#### Exercise
Copy word for word, please, the lines of the entries below running from the one containing "Table 6. Performance" to the one containing "history | -0.014 | |", both ends included.
=== Source data ===
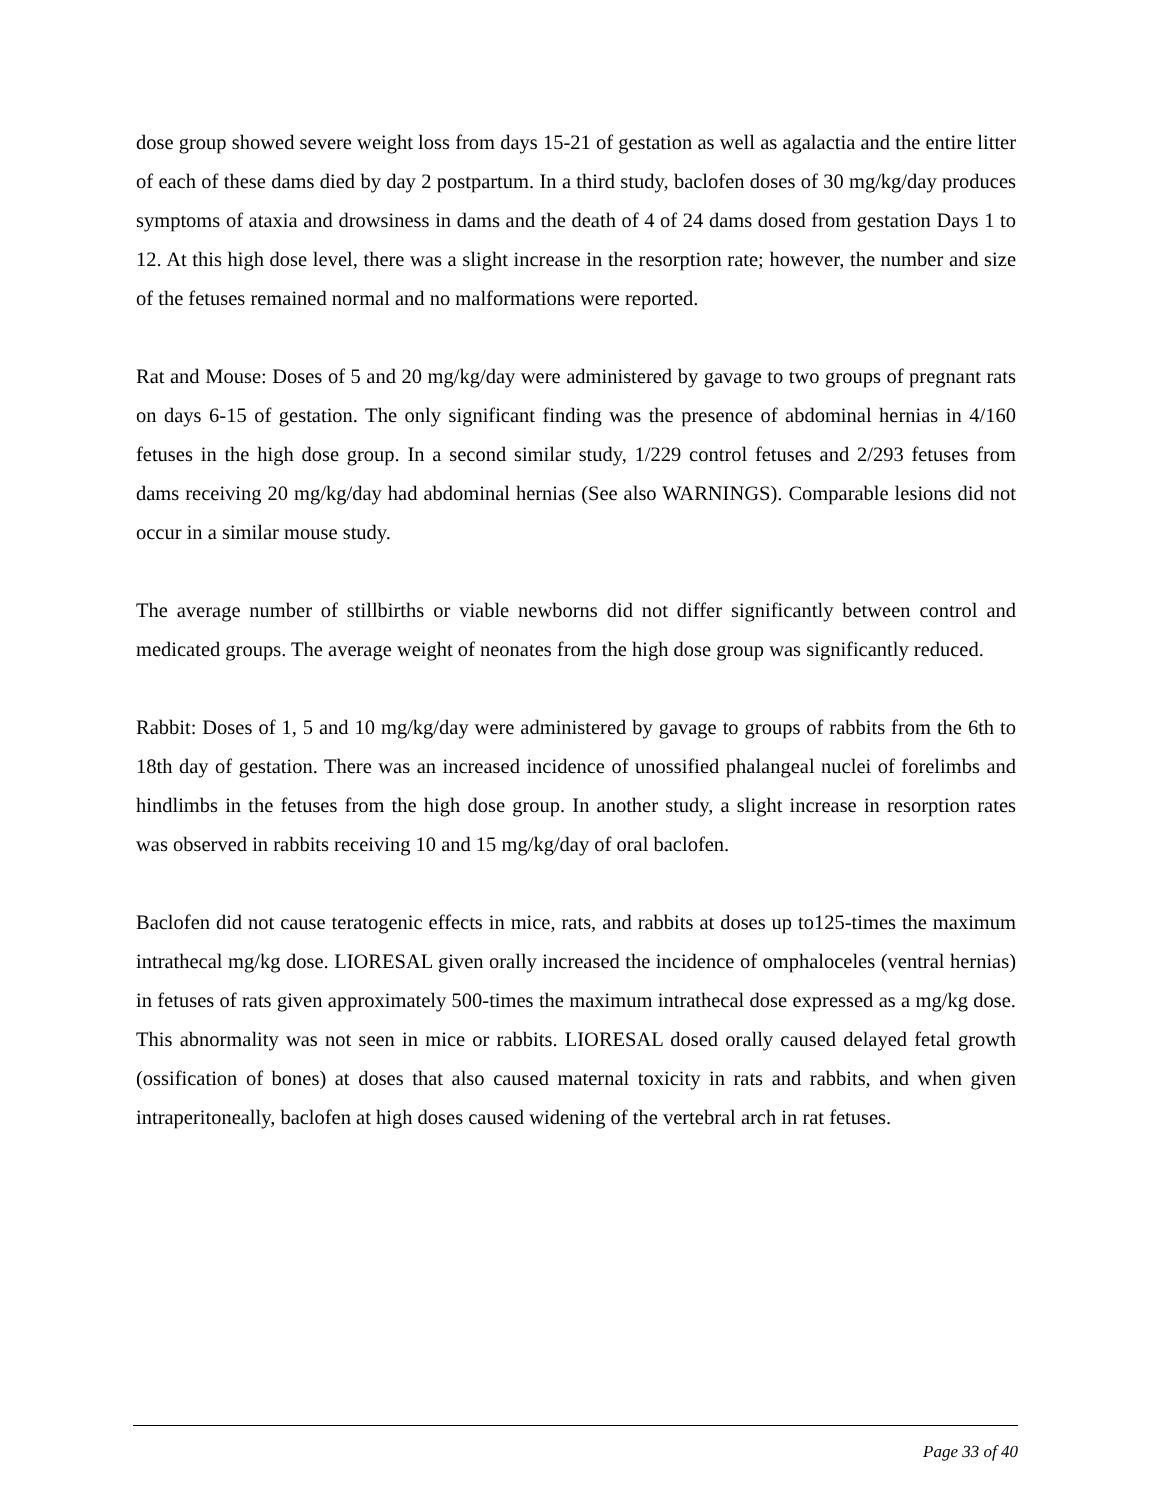dose group showed severe weight loss from days 15-21 of gestation as well as agalactia and the entire litter of each of these dams died by day 2 postpartum. In a third study, baclofen doses of 30 mg/kg/day produces symptoms of ataxia and drowsiness in dams and the death of 4 of 24 dams dosed from gestation Days 1 to 12. At this high dose level, there was a slight increase in the resorption rate; however, the number and size of the fetuses remained normal and no malformations were reported.
Rat and Mouse: Doses of 5 and 20 mg/kg/day were administered by gavage to two groups of pregnant rats on days 6-15 of gestation. The only significant finding was the presence of abdominal hernias in 4/160 fetuses in the high dose group. In a second similar study, 1/229 control fetuses and 2/293 fetuses from dams receiving 20 mg/kg/day had abdominal hernias (See also WARNINGS). Comparable lesions did not occur in a similar mouse study.
The average number of stillbirths or viable newborns did not differ significantly between control and medicated groups. The average weight of neonates from the high dose group was significantly reduced.
Rabbit: Doses of 1, 5 and 10 mg/kg/day were administered by gavage to groups of rabbits from the 6th to 18th day of gestation. There was an increased incidence of unossified phalangeal nuclei of forelimbs and hindlimbs in the fetuses from the high dose group. In another study, a slight increase in resorption rates was observed in rabbits receiving 10 and 15 mg/kg/day of oral baclofen.
Baclofen did not cause teratogenic effects in mice, rats, and rabbits at doses up to125-times the maximum intrathecal mg/kg dose. LIORESAL given orally increased the incidence of omphaloceles (ventral hernias) in fetuses of rats given approximately 500-times the maximum intrathecal dose expressed as a mg/kg dose. This abnormality was not seen in mice or rabbits. LIORESAL dosed orally caused delayed fetal growth (ossification of bones) at doses that also caused maternal toxicity in rats and rabbits, and when given intraperitoneally, baclofen at high doses caused widening of the vertebral arch in rat fetuses.
Page 33 of 40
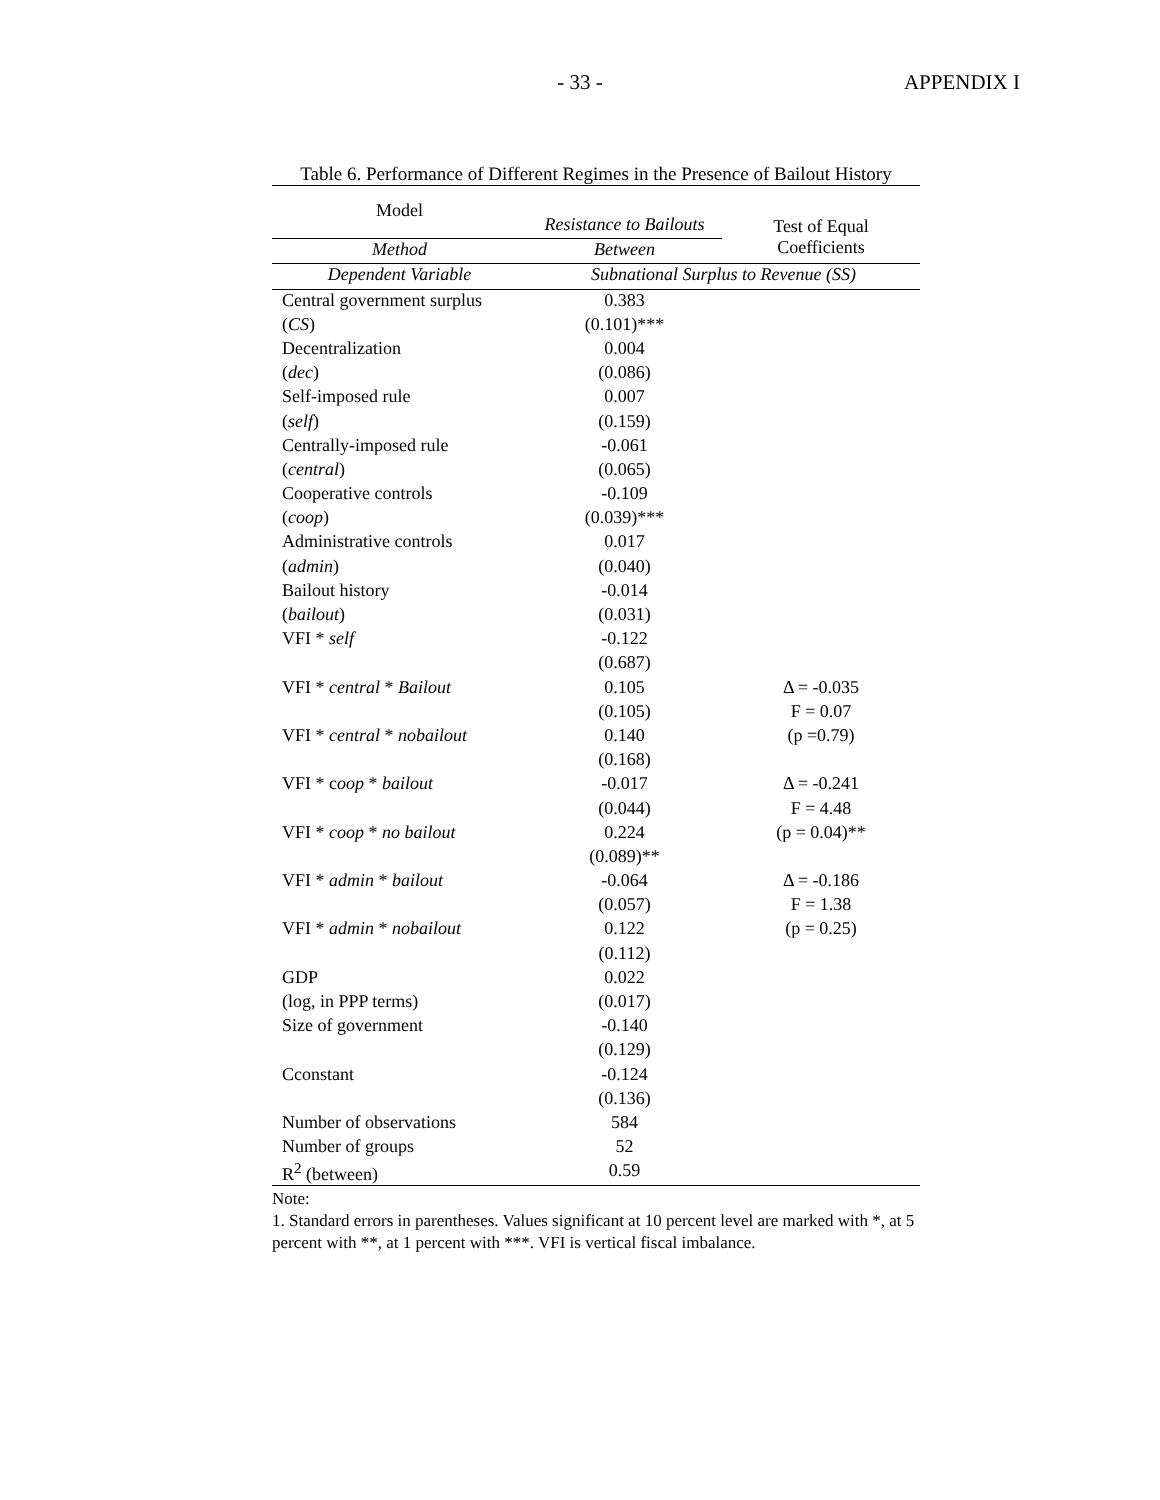- 33 - APPENDIX I
Table 6. Performance of Different Regimes in the Presence of Bailout History
| Model | Resistance to Bailouts | Test of Equal Coefficients |
| --- | --- | --- |
| Method | Between | |
| Dependent Variable | Subnational Surplus to Revenue (SS) | |
| Central government surplus | 0.383 | |
| ( CS ) | (0.101)*** | |
| Decentralization | 0.004 | |
| ( dec ) | (0.086) | |
| Self-imposed rule | 0.007 | |
| ( self ) | (0.159) | |
| Centrally-imposed rule | -0.061 | |
| ( central ) | (0.065) | |
| Cooperative controls | -0.109 | |
| ( coop ) | (0.039)*** | |
| Administrative controls | 0.017 | |
| ( admin ) | (0.040) | |
| Bailout history | -0.014 | |
| ( bailout ) | (0.031) | |
| VFI * self | -0.122 | |
| | (0.687) | |
| VFI * central * Bailout | 0.105 | Δ = -0.035 |
| | (0.105) | F = 0.07 |
| VFI * central * nobailout | 0.140 | (p =0.79) |
| | (0.168) | |
| VFI * c oop * bailout | -0.017 | Δ = -0.241 |
| | (0.044) | F = 4.48 |
| VFI * coop * no bailout | 0.224 | (p = 0.04)** |
| | (0.089)** | |
| VFI * admin * bailout | -0.064 | Δ = -0.186 |
| | (0.057) | F = 1.38 |
| VFI * admin * nobailout | 0.122 | (p = 0.25) |
| | (0.112) | |
| GDP | 0.022 | |
| (log, in PPP terms) | (0.017) | |
| Size of government | -0.140 | |
| | (0.129) | |
| Cconstant | -0.124 | |
| | (0.136) | |
| Number of observations | 584 | |
| Number of groups | 52 | |
| R<sup>2</sup> (between) | 0.59 | |
Note:
1. Standard errors in parentheses. Values significant at 10 percent level are marked with *, at 5 percent with **, at 1 percent with ***. VFI is vertical fiscal imbalance.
===
#### Answer
Table 6. Performance of Different Regimes in the Presence of Bailout History
| Model | Resistance to Bailouts | Test of Equal Coefficients |
| --- | --- | --- |
| Method | Between | |
| Dependent Variable | Subnational Surplus to Revenue (SS) | |
| Central government surplus | 0.383 | |
| ( CS ) | (0.101)*** | |
| Decentralization | 0.004 | |
| ( dec ) | (0.086) | |
| Self-imposed rule | 0.007 | |
| ( self ) | (0.159) | |
| Centrally-imposed rule | -0.061 | |
| ( central ) | (0.065) | |
| Cooperative controls | -0.109 | |
| ( coop ) | (0.039)*** | |
| Administrative controls | 0.017 | |
| ( admin ) | (0.040) | |
| Bailout history | -0.014 | |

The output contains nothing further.